Die Gaspreisbremse und die Strompreisbremse sind für mich der richtige Schritt. Es muss nun schnell ein konkretes Modell für den Eingriff in den Gasmarkt her. Die finanziellen Mittel stehen jetzt umfassend bereit.
Gibt es auch Projekte, von denen Sie sich verabschieden? Ist das Bürgergeld der richtige Weg? KLINGBEIL Wir müssen den sozialen Zusammenhalt stärken, gerade in schwierigen Zeiten. Da dürfen wir keinen Zentimeter nachlassen. Weil wir den Wert eines Landes, das nicht gespalten ist wie Frankreich, die USA oder Italien, doch gerade sehen. Wir leben in einer stabilen Demokratie. Das ist ein hoher Wert an sich. Darauf können wir stolz sein. Und das hat eben mit einem starken Sozialstaat zu tun. Und deswegen werden wir beispielsweise auch unser Ziel, die Kinderarmut stärker zu bekämpfen, auf jeden Fall weiterverfolgen.
Wir haben multiple Krisen, sie haben vor einem Jahr die Bundestagswahl gewonnen. Macht Ihnen Politik noch Freude?
KLINGBEIL Vor einem Jahr haben die ersten Sondierungsgespräche stattgefunden, und es kommt mir vor, als wären seitdem drei Legislaturperioden vergangen. Es ist wahnsinnig viel passiert, es gab noch nie eine
Bundesregierung, die zu ihrem Start so viele Krisen gleichzeitig bewältigen musste. Aber es ist ein Privileg, diesen Job zu machen und als Partei den Bundeskanzler zu stellen. Damit haben wir Verantwortung übernommen. Ich habe den Anspruch, dass die Menschen in drei Jahren auf diese Regierung blicken und sagen: Die haben uns gut durch diese Krisen gebracht.
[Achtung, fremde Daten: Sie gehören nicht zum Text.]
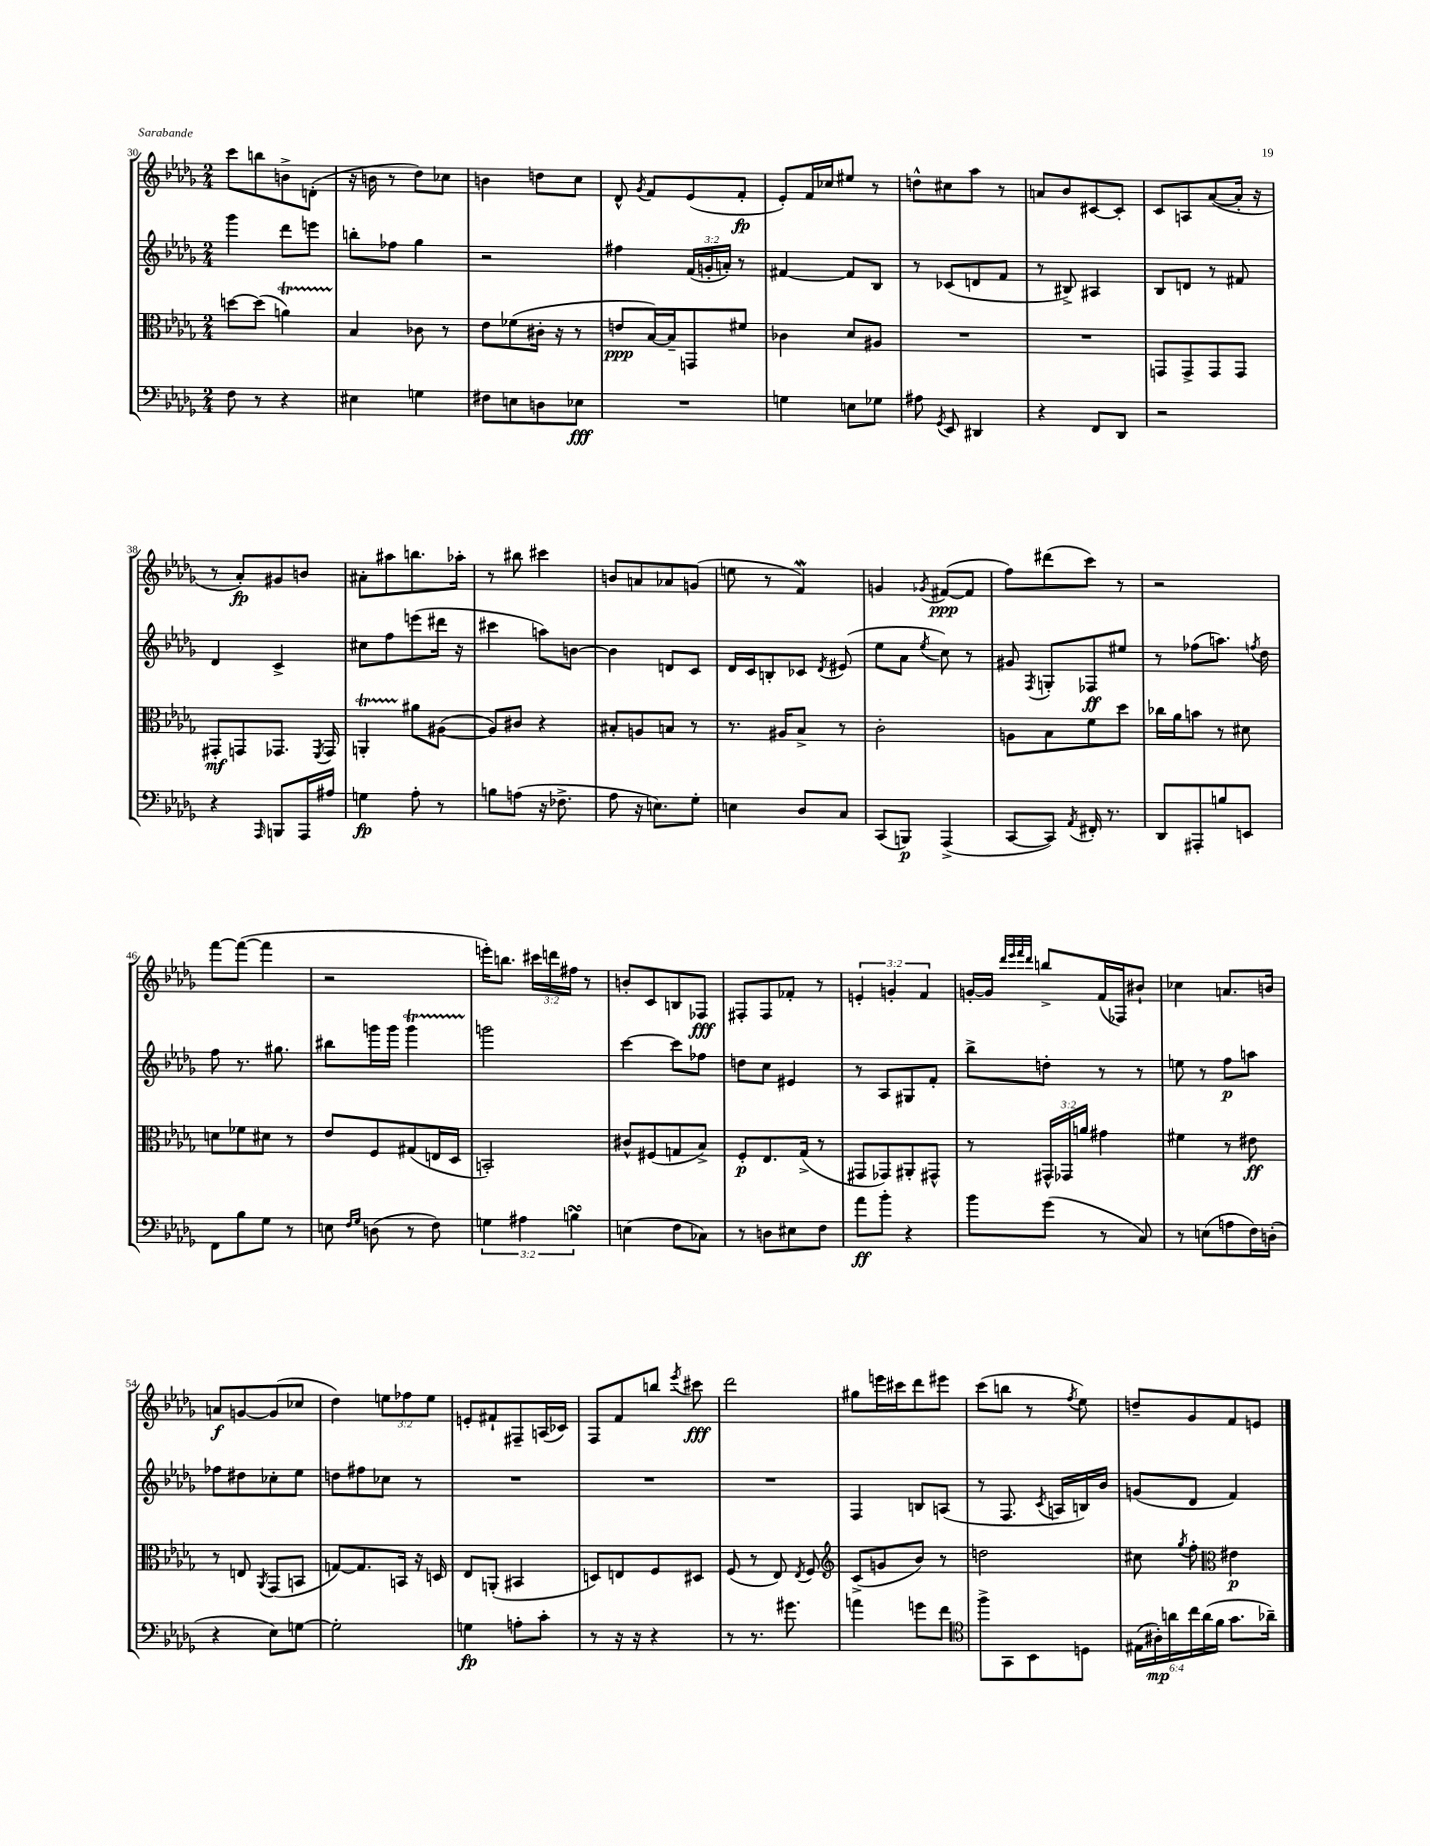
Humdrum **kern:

Friedrich Merz hat von „Sozialtourismus“mit Blick auf Ukraine-Flüchtlinge gesprochen, dann dafür um Entschuldigung gebeten. Die Zahl der Flüchtlinge in Deutschland steigt jedoch massiv. Ist das nicht ein Problem für ein jetzt ohnehin bedrängtes Land? KLINGBEIL Das war keine Entschuldigung, sondern ein Zurückrudern unter Druck. Ich kenne solche rhetorischen Muster von der AfD. Das ist unanständig für einen Vorsitzenden der Partei von Angela Merkel. Sie hätte niemals Politik auf dem Rücken von Geflüchteten gemacht. Friedrich Merz will vor der Landtagswahl in Niedersachsen Stimmen am rechten Rand fischen. Aber das ist nicht aufgegangen. Die Menschen in unserem Land sind klüger, als Friedrich Merz denkt.